Ukrainian-Russian row erupts over power supply to eastern Ukraine
| FILE Photo


The Ukrainian government cut off its power supply to some areas in the country's rebel-held east during Tuesday night. This act, while heightening tensions between two major players in the region, also provides Russia with an opportunity to step in and increase the power it holds over Russian-supported separatist areas.

Ukraine announced on Monday that it would stop delivering electricity to rebel-held areas in Luhansk and, as confirmed by Vsevolod Kovalchuk the head of the state power distributor Ukrenergo, the power supply was cut off close to midnight. This move occurred three years after Russia annexed the Crimean peninsula and separatists with Russian-backing declared independence in the regions of Donetsk and Luhansk.
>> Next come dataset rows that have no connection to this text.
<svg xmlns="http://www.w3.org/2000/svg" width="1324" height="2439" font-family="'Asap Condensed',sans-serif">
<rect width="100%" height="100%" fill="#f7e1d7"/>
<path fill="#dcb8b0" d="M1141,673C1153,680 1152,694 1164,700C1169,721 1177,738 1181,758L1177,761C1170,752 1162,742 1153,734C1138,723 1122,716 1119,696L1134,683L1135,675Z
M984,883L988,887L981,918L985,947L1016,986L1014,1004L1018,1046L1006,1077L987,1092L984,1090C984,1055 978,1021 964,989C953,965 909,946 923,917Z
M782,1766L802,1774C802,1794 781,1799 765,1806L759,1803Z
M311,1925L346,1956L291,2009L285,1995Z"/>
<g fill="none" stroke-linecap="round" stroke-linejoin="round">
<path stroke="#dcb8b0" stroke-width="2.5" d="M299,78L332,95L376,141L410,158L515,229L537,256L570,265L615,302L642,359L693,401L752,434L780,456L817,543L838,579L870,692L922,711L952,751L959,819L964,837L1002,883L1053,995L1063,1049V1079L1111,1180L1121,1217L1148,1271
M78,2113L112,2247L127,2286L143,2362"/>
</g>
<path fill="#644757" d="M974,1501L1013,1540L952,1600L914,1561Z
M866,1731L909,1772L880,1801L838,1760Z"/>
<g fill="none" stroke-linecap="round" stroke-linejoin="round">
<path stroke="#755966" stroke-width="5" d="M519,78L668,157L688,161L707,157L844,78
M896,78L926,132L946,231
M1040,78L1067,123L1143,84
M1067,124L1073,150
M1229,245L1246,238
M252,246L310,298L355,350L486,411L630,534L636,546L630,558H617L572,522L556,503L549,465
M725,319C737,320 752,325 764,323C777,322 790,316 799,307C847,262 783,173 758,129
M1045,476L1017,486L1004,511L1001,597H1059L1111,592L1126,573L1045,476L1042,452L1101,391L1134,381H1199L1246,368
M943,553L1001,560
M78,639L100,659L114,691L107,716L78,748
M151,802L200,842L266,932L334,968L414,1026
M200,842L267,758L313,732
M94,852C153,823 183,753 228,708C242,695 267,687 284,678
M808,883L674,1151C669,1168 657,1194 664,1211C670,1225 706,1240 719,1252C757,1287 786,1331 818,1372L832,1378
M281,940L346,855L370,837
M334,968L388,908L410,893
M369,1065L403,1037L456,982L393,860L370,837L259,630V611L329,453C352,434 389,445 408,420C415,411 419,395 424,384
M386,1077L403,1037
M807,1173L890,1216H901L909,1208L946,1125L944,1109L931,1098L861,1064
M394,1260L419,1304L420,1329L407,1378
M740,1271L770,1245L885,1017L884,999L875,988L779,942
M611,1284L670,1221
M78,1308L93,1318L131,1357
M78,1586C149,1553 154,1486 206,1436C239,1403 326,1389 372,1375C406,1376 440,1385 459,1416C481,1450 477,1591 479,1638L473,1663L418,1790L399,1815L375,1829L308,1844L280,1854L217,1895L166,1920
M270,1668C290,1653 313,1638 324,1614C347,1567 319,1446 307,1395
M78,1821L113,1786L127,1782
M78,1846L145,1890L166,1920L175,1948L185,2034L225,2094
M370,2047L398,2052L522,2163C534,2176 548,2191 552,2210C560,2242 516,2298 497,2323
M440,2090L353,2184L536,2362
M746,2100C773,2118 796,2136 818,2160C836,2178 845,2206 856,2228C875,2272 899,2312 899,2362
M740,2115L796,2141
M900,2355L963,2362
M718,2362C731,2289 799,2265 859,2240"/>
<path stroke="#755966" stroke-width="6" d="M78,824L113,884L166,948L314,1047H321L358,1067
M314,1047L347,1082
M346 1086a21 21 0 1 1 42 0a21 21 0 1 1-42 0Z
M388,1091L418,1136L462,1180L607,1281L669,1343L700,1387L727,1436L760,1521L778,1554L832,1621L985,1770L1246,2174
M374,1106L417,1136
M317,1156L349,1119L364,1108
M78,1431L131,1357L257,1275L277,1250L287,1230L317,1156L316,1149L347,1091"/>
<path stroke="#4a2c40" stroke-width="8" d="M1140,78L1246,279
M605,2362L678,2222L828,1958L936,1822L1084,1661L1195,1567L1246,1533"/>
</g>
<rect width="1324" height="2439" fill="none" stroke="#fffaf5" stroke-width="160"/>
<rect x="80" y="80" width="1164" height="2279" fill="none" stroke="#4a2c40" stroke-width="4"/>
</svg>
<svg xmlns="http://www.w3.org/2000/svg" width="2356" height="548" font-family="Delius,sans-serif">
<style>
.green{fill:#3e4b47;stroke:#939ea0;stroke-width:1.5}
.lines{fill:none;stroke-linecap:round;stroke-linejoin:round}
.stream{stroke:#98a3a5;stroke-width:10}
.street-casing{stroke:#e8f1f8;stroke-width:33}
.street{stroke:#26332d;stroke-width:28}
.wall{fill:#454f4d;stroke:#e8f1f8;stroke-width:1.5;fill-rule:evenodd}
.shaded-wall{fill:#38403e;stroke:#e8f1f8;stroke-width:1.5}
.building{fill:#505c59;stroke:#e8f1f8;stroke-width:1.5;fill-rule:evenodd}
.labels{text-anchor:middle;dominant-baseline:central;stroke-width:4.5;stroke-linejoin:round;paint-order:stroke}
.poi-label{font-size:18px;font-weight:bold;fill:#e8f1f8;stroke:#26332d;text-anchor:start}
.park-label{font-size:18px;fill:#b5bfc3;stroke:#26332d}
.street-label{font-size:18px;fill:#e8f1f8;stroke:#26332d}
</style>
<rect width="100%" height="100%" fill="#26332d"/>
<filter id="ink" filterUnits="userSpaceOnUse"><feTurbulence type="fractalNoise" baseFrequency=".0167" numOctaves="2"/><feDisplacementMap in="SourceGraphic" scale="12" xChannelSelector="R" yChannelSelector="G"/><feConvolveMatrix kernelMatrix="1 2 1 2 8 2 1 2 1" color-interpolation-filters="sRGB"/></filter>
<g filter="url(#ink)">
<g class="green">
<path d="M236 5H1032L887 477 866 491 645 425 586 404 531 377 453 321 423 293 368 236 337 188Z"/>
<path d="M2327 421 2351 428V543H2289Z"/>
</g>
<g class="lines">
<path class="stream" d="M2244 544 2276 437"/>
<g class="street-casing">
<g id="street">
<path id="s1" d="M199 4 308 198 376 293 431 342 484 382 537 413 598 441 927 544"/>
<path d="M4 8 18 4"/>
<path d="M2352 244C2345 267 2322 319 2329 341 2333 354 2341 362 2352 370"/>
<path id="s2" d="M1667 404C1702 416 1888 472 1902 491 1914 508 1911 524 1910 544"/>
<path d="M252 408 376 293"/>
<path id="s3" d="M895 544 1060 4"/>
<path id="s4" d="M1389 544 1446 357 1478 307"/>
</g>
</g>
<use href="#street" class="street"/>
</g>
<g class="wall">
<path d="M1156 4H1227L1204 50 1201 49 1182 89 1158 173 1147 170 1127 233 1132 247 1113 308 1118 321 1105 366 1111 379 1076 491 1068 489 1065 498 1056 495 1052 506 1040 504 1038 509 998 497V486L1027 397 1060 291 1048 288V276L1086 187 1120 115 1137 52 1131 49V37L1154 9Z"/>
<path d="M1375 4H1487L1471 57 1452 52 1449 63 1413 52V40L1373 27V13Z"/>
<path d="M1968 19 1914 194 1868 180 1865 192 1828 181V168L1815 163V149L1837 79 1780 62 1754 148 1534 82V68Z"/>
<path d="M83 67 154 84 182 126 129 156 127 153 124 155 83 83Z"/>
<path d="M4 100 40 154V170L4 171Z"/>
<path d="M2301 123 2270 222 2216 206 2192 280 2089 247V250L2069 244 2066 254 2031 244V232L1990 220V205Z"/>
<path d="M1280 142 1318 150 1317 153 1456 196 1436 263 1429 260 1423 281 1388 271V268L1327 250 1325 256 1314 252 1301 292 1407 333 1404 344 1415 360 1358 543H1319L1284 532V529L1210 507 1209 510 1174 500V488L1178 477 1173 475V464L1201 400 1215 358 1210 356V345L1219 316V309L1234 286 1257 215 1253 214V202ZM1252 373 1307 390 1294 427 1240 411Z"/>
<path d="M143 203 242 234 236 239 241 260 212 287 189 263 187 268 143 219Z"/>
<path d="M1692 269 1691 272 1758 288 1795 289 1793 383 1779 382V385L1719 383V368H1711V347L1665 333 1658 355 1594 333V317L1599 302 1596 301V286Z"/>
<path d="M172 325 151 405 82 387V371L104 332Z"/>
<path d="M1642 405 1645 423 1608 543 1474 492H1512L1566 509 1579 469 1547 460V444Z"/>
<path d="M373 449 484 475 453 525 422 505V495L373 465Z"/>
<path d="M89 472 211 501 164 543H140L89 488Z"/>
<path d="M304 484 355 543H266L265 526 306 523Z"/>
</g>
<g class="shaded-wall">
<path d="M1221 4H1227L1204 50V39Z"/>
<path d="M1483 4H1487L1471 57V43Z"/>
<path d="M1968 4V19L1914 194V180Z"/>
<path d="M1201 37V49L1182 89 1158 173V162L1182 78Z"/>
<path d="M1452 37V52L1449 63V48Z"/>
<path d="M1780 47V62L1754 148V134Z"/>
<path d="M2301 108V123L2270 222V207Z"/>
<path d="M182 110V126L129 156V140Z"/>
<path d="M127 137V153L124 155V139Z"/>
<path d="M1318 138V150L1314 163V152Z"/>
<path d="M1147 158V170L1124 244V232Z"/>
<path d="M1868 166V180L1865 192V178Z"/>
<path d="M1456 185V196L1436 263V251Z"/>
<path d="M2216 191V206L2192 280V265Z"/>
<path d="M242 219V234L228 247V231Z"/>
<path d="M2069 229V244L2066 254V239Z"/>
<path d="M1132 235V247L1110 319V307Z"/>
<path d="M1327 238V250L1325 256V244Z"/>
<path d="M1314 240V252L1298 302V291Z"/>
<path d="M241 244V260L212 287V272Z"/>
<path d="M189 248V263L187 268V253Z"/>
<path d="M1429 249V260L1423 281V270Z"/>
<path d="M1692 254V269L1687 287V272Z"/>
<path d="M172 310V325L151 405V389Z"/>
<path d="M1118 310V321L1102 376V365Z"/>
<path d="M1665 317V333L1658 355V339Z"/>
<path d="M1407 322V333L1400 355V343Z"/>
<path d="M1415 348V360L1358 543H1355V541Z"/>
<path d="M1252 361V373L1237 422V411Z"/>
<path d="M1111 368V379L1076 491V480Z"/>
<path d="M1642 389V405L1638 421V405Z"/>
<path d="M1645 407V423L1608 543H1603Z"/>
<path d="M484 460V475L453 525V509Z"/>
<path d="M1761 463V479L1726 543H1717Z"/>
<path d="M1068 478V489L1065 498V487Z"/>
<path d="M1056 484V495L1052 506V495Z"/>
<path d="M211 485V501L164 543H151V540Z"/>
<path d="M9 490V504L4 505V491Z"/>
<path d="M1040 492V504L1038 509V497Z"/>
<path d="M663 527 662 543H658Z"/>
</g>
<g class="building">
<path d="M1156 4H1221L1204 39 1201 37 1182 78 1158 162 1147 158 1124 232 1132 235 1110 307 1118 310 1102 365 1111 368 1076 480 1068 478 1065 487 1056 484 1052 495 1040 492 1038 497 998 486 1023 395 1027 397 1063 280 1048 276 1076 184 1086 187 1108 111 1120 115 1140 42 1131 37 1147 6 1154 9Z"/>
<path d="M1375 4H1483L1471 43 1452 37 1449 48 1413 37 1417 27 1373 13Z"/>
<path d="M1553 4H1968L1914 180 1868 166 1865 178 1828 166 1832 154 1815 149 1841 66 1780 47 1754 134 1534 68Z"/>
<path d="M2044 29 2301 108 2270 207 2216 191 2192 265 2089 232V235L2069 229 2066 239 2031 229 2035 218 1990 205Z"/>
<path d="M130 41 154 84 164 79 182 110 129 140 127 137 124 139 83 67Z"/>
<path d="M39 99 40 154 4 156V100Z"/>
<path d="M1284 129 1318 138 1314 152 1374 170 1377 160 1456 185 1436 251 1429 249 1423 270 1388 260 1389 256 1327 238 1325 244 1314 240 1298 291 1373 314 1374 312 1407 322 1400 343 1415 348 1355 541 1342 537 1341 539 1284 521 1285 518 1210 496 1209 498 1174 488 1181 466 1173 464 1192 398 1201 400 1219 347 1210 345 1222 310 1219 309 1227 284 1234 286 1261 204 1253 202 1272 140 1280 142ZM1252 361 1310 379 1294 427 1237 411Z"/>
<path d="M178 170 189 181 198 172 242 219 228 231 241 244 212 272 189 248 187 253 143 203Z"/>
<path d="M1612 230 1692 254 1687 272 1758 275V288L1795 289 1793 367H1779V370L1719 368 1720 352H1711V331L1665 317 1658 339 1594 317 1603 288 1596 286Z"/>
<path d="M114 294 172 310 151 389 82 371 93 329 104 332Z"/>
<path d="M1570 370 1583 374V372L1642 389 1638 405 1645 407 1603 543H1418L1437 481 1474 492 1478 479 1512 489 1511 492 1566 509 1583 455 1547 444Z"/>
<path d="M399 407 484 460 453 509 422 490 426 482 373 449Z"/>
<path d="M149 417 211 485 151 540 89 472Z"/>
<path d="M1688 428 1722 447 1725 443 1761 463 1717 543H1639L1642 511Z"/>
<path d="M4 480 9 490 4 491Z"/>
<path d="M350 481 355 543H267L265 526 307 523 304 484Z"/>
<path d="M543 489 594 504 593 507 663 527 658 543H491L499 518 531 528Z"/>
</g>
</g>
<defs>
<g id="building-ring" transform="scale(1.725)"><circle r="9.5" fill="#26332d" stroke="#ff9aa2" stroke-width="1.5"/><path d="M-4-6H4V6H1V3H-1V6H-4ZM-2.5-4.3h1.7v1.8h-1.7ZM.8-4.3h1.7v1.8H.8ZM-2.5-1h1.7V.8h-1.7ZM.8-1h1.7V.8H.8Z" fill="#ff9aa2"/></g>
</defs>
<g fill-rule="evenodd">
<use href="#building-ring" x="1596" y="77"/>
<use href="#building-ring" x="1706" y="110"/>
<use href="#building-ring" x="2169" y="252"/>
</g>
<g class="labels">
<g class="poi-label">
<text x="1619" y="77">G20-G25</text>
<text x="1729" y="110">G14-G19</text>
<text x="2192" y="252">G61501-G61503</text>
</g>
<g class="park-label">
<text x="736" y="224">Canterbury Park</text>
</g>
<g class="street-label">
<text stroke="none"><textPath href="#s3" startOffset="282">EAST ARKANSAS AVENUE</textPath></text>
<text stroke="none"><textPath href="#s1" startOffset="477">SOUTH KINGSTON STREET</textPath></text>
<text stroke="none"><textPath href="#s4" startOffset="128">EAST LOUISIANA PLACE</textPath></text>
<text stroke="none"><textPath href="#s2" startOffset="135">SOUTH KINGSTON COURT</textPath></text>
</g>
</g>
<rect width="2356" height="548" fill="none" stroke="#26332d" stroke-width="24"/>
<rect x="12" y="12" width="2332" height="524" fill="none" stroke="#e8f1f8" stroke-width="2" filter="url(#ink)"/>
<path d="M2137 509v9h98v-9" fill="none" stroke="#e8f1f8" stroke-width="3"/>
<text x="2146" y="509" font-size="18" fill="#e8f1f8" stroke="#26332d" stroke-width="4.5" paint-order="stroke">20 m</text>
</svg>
The reason given for this drastic measure by Ukrainian authorities was unpaid bills. Georgiy Tuka, the Ukrainian deputy minister for the occupied territories, claimed on Tuesday that the Russian-supported separatists had run up a debt of around 11 billion hryvnias ($431 million) for power supplies and tried to justify the measure from a humanitarian point of view by stating that Ukrainian authorities expected Russia to step in and deliver electricity to the local population.

Russian authorities criticized the energy embargo as 'politically motivated'. Boris Gryzlov, the Russian intermediator in peace talks between the separatists and the Ukrainian government, claimed that the separatists were not able to pay their bills as Ukraine had interfered with the wiring of money between separatist areas and regions controlled by the Ukrainian central government.

Dmitry Peskov, the Press Secretary for the President of Russia, said the Ukrainian decision was "another step by Ukraine on the road to push away the territories" under the control of separatists, and that this act contradicted the spirit of the Minsk peace process. He promised that the affected areas would receive power supply by Russia and that Russia regarded this as a humanitarian mission.

According to local media, inhabitants of the regions so far have not suffered any shortages, as Russia was prepared for the suspension, making it easy for the region to switch to other sources.

Criticism has also emerged from the Ukrainian side of the conflict, with Valeria Lutkovska, an ombudsman for human rights in Ukraine, who said the move would further alienate Ukrainians in the separatist province from the central government in Kiev.